TheophileBlard / french-sentiment-analysis-with-bert

How good is BERT ? Comparing BERT to other state-of-the-art approaches on a French sentiment analysis dataset
MIT License
146 stars 35 forks source link

applied to tweets #2

Closed ghost closed 4 years ago

ghost commented 4 years ago

Hi again,

Hope you are all well again !

Wanted to know if this sentiment analysis could be applied to tweets, and how ?

Have a great week-end !

Cheers, Luc

TheophileBlard commented 4 years ago

Sure, you can do sentiment analysis on tweets !

You will need a large dataset of tweets in French language with their corresponding polarity. This is the most difficult part. As you can see here, I automated the annotating process for film reviews. Maybe you can also do it for tweets. You might want to take a look at this projet, where they use emojis to annotate tweets.

You can also try to directly use my models, even if they are trained on movie reviews. As I show here, they can achieve state-of-the-art performances on other domains, such as books or music reviews. But if you want to evaluate the performance of your models, you will still need data...

I close this issue for now, but feel free to re-open it if you have issues using your own dataset on my code.

ghost commented 4 years ago

Just re-opening for a quick question about FlauBERT, have you tried it https://github.com/getalp/Flaubert ? Do you think that will work better than CamemBERT ?

TheophileBlard commented 4 years ago

Just re-opening for a quick question about FlauBERT, have you tried it https://github.com/getalp/Flaubert ? Do you think that will work better than CamemBERT ?

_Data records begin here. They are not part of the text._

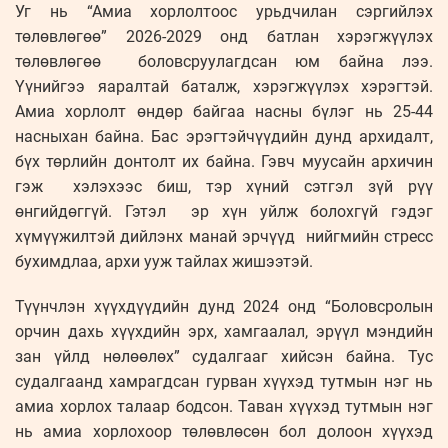
Уг нь “Амиа хорлолтоос урьдчилан сэргийлэх
төлөвлөгөө” 2026-2029 онд батлан хэрэгжүүлэх
төлөвлөгөө боловсруулагдсан юм байна лээ.
Үүнийгээ яаралтай баталж, хэрэгжүүлэх хэрэгтэй.
Амиа хорлолт өндөр байгаа насны бүлэг нь 25-44
насныхан байна. Бас эрэгтэйчүүдийн дунд архидалт,
бүх төрлийн донтолт их байна. Гэвч муусайн архичин
гэж хэлэхээс биш, тэр хүний сэтгэл зүй рүү
өнгийдөггүй. Гэтэл эр хүн уйлж болохгүй гэдэг
хүмүүжилтэй дийлэнх манай эрчүүд нийгмийн стресс
бухимдлаа, архи ууж тайлах жишээтэй.
Түүнчлэн хүүхдүүдийн дунд 2024 онд “Боловсролын
орчин дахь хүүхдийн эрх, хамгаалал, эрүүл мэндийн
зан үйлд нөлөөлөх” судалгааг хийсэн байна. Тус
судалгаанд хамрагдсан гурван хүүхэд тутмын нэг нь
амиа хорлох талаар бодсон. Таван хүүхэд тутмын нэг
нь амиа хорлохоор төлөвлөсөн бол долоон хүүхэд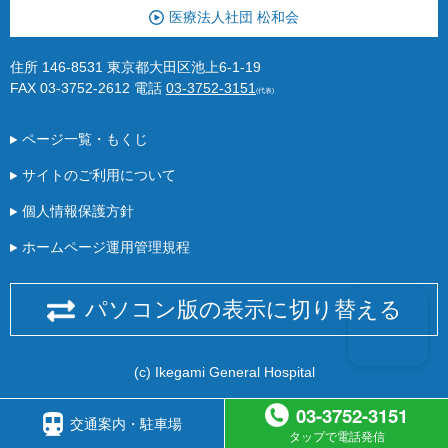
医療法人社団 松和会
住所 146-8531 東京都大田区池上6-1-19
FAX 03-3752-2612
電話
03-3752-3151
(代表)
ページ一覧・もくじ
サイトのご利用について
個人情報保護方針
ホームページ運用管理規程
パソコン版の表示に切り替える
(c) Ikegami General Hospital
03-3752-3151
交通案内・駐車場
タップで電話発信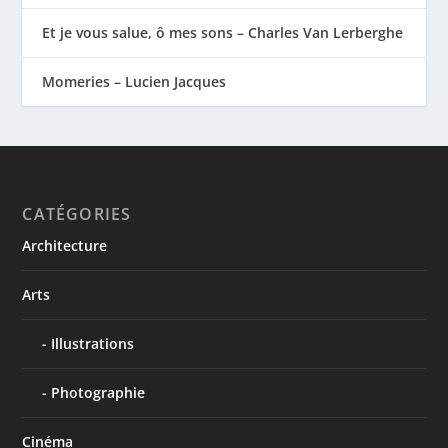
Et je vous salue, ô mes sons – Charles Van Lerberghe
Momeries – Lucien Jacques
CATÉGORIES
Architecture
Arts
Illustrations
Photographie
Cinéma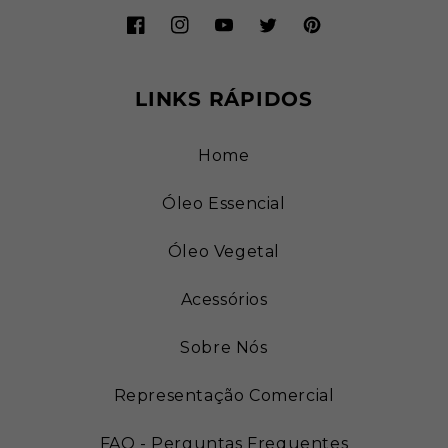
Facebook
Instagram
YouTube
Twitter
Pinterest
LINKS RÁPIDOS
Home
Óleo Essencial
Óleo Vegetal
Acessórios
Sobre Nós
Representação Comercial
FAQ - Perguntas Frequentes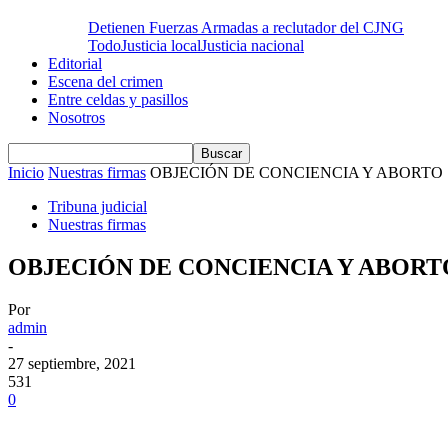
Detienen Fuerzas Armadas a reclutador del CJNG
Todo
Justicia local
Justicia nacional
Editorial
Escena del crimen
Entre celdas y pasillos
Nosotros
Inicio
Nuestras firmas
OBJECIÓN DE CONCIENCIA Y ABORTO
Tribuna judicial
Nuestras firmas
OBJECIÓN DE CONCIENCIA Y ABORT
Por
admin
-
27 septiembre, 2021
531
0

I didn't try FlauBERT because there is no pre-trained model available in the transformers library for Tensorflow (only PyTorch). However, I evaluated my CamemBERT model on the FLUE benchmark, that was released alongside FlauBERT.

I advise you to read CamemBERT and FlauBERT papers. They are both short and easy to understand. Table 3 of the FlauBERT paper compare FlauBERT and CamemBERT performance on the FLUE text classification task (which is sentiment analysis). As you can see, FlauBERT (Base) is not better than CamemBERT. FlauBERT (Large) stands out, but it is very large (can't be loaded in a single GPU), and it's not available (yet) in the transformers library.

image

My only advise is to try both models on your data, and compare performance.